6. Avoid defending your price. During my sales training
programs I usually start by asking the salespeople to tell
me about their biggest challenges. Within 10 minutes I
usually hear about the dreaded price objection. What some
salespeople don't recognize is they are so afraid of the
price objection they usually bring it up first, without
even realizing it.

You can never win the price war by defending the price.
You win by explaining the value of the products and services
you’re selling. You win by changing the rules of the game.
You see most people will pay a higher price if they believe
they are getting a higher value. So always focus on the value
of doing business with you and your company.

It’s even better if you can quantify your value in dollars.

7. Avoid not having an attitude of gratitude. This is a
big one. Don't be too busy to say thank you. In your daily
sales effort, there are so many people you can thank along
the way. It's a great way to build customer relationships.

You can thank the receptionist for getting you into see
the decision-maker. You can thank somebody in your customer
service department for helping one of your customers. You
can thank a sales prospect for placing his first order and
becoming a new customer. You can thank your customers every
time they place a substantial order with you and your company.

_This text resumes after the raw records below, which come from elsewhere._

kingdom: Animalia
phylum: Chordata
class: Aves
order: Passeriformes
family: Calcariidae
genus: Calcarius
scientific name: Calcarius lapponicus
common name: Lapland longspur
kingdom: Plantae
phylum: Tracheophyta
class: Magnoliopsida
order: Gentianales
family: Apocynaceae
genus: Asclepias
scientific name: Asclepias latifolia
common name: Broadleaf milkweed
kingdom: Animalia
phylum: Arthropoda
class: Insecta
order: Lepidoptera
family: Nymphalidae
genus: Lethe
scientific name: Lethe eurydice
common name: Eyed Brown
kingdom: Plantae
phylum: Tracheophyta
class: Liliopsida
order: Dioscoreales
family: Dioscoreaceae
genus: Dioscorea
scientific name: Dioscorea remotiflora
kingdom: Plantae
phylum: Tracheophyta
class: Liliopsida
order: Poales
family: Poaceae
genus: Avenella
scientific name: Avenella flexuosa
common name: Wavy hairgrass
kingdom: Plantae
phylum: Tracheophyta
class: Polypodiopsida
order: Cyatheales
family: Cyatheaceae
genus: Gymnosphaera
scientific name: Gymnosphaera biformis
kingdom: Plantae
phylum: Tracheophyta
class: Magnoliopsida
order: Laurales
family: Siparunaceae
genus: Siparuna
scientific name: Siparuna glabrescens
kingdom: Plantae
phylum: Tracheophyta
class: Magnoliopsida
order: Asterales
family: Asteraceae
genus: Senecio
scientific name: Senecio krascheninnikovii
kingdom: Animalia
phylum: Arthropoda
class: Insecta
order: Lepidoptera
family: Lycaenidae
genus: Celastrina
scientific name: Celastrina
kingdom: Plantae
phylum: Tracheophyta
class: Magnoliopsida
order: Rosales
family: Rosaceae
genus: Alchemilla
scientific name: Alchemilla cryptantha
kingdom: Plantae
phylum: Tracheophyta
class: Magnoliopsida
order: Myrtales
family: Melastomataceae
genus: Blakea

You can find out how long your sales prospect or customer
has been doing the work he’s currently doing and send him
an anniversary card every year. Now that would blow him
away!

You'll build stronger and longer lasting customer relationships
with your sales propsects and customers if you avoid
doing these seven things. You'll also differentiate yourself
from your competition, because they're probably doing
these things.

It takes time to build a strong relationship with your
customers. It'll take you less time if you avoid making
these mistakes. It'll also take you less time if you
really get to know what your customers need and want.

Find out why your sales prospects and customers need
something and you'll soon discover why they want it.